Which lines run from the one containing "Simple to set up." to the end of the listing? Copy them out exactly, leaving out the rest.
╔══
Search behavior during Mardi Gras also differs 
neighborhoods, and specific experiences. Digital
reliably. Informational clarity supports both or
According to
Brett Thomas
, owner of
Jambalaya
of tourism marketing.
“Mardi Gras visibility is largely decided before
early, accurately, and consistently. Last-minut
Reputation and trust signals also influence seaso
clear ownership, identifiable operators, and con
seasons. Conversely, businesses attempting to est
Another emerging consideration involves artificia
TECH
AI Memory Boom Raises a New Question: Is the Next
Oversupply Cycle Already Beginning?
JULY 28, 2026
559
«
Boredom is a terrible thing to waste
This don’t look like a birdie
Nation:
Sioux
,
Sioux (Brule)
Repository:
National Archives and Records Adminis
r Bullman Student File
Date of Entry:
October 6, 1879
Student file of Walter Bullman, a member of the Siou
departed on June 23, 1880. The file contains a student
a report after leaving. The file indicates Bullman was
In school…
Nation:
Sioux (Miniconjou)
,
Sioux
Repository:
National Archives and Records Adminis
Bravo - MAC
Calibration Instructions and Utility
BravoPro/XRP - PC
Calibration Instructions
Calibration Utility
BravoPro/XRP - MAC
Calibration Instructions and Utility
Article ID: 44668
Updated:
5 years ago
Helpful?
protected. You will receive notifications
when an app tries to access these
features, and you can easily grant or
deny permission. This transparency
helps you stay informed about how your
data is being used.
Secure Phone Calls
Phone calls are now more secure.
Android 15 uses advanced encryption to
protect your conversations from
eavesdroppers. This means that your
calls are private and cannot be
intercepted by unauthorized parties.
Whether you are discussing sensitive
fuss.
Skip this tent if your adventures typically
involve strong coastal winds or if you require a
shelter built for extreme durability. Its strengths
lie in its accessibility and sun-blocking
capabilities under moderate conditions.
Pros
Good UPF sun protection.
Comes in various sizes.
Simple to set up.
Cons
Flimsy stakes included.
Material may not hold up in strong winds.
╚══
— Written response —
Simple to set up.
Cons
Flimsy stakes included.
Material may not hold up in strong winds.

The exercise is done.